++++ Material for the task ++++
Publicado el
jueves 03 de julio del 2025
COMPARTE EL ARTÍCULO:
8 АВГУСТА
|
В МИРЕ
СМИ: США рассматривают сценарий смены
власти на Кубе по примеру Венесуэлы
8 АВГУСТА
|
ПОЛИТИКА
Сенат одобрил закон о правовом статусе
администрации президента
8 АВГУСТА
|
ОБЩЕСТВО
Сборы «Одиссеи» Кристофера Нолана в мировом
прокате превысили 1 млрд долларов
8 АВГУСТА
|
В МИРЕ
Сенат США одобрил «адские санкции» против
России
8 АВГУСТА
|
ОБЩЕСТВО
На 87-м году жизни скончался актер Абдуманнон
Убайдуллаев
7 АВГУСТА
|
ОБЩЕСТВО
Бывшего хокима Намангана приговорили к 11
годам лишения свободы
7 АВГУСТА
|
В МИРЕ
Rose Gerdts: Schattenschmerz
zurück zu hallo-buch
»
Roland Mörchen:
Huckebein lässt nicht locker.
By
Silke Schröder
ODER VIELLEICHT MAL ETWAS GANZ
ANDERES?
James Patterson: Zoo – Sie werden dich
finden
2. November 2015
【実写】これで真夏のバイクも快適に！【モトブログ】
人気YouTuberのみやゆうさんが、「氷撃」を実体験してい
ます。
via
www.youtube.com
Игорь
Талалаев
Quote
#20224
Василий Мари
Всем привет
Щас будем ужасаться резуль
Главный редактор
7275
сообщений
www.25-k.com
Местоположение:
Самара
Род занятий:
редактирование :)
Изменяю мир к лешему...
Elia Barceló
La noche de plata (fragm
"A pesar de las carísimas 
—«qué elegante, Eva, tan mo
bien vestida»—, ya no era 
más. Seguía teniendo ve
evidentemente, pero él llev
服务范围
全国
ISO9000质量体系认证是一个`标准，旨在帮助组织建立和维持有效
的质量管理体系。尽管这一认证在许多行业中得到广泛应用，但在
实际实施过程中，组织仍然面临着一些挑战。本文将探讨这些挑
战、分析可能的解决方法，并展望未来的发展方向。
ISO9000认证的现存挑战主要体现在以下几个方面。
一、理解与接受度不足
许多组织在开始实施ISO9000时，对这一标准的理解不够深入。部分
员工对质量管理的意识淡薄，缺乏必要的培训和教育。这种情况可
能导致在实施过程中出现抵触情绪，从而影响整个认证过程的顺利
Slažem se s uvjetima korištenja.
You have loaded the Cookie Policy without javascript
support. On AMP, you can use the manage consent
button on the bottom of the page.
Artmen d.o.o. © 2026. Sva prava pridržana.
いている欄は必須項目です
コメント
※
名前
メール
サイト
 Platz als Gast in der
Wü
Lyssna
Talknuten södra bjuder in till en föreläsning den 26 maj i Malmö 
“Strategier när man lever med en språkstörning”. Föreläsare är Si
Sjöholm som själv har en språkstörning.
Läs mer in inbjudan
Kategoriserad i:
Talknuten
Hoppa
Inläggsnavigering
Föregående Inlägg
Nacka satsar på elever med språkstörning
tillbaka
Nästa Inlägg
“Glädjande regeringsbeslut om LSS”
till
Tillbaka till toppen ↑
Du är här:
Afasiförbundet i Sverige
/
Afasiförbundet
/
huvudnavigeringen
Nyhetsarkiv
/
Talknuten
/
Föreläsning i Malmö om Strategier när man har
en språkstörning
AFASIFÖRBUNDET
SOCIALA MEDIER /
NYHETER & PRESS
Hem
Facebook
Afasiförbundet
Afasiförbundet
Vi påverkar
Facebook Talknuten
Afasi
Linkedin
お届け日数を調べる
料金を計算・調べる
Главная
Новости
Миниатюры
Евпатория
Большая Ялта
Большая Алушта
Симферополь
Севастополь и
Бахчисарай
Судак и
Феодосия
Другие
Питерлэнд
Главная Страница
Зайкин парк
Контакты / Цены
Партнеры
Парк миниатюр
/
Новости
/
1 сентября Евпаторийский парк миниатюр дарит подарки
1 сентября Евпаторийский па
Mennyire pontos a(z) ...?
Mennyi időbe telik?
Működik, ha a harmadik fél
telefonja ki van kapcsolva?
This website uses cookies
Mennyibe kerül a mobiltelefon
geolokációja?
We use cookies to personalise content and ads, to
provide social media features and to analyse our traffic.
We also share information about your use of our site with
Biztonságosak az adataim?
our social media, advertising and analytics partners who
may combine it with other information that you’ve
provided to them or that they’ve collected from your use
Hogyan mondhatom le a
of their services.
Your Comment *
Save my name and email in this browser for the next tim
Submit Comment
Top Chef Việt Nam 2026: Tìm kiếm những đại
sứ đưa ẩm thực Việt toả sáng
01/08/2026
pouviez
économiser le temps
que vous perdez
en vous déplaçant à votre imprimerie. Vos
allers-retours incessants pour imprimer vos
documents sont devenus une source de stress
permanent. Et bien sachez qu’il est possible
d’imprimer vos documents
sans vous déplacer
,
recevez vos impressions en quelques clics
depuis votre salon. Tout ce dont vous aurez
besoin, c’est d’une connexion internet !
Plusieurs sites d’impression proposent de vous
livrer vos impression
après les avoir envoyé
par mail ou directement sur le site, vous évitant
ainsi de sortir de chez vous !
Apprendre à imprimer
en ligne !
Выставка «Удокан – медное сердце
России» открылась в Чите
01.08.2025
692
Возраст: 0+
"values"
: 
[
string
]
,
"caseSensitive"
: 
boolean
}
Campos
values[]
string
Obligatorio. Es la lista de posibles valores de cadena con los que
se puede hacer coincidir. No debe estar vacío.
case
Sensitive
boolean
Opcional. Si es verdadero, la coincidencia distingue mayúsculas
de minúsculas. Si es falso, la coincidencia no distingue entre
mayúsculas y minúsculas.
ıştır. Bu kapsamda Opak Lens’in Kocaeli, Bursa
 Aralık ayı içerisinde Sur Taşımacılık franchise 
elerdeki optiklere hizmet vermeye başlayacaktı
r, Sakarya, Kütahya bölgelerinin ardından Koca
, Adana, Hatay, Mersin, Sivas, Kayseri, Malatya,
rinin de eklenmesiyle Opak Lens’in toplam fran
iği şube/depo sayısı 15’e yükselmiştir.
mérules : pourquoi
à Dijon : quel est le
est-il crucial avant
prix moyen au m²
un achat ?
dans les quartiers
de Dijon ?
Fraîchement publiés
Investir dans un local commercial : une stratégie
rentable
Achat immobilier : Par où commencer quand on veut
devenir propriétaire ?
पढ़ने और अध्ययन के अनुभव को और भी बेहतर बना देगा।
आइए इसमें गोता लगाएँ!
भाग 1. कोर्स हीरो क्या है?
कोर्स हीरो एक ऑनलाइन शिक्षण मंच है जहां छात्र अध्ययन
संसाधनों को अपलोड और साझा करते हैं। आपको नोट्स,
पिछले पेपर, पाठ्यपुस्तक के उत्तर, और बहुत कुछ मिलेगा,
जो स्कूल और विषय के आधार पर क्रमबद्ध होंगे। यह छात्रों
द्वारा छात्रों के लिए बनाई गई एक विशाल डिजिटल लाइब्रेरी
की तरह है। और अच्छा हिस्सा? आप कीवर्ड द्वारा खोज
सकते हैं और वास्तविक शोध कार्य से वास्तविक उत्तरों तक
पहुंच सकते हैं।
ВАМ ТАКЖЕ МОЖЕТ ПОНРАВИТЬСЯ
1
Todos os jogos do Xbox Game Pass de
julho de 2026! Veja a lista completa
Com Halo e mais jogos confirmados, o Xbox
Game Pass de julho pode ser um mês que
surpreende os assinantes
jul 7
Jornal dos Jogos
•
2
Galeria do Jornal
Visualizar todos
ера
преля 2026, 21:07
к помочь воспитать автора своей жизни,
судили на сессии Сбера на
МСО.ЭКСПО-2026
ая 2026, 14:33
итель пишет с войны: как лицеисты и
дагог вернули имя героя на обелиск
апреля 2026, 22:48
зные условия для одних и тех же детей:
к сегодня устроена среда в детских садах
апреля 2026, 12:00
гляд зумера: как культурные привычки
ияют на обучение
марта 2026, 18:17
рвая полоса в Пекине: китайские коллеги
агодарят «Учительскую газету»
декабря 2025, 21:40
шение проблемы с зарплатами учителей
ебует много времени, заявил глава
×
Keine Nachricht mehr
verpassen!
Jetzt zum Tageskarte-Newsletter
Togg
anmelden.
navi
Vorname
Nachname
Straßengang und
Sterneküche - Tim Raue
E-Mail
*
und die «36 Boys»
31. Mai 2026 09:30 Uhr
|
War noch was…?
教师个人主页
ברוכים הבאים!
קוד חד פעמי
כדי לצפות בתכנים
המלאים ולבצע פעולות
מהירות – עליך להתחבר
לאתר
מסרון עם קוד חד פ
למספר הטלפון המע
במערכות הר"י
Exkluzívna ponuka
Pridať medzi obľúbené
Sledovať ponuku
++++
• **Work instruction**: Write out the records line for line, starting with the very first line and going on through the line that contains "Нолана в мировом", both included.

• **Answer section**:
Publicado el
jueves 03 de julio del 2025
COMPARTE EL ARTÍCULO:
8 АВГУСТА
|
В МИРЕ
СМИ: США рассматривают сценарий смены
власти на Кубе по примеру Венесуэлы
8 АВГУСТА
|
ПОЛИТИКА
Сенат одобрил закон о правовом статусе
администрации президента
8 АВГУСТА
|
ОБЩЕСТВО
Сборы «Одиссеи» Кристофера Нолана в мировом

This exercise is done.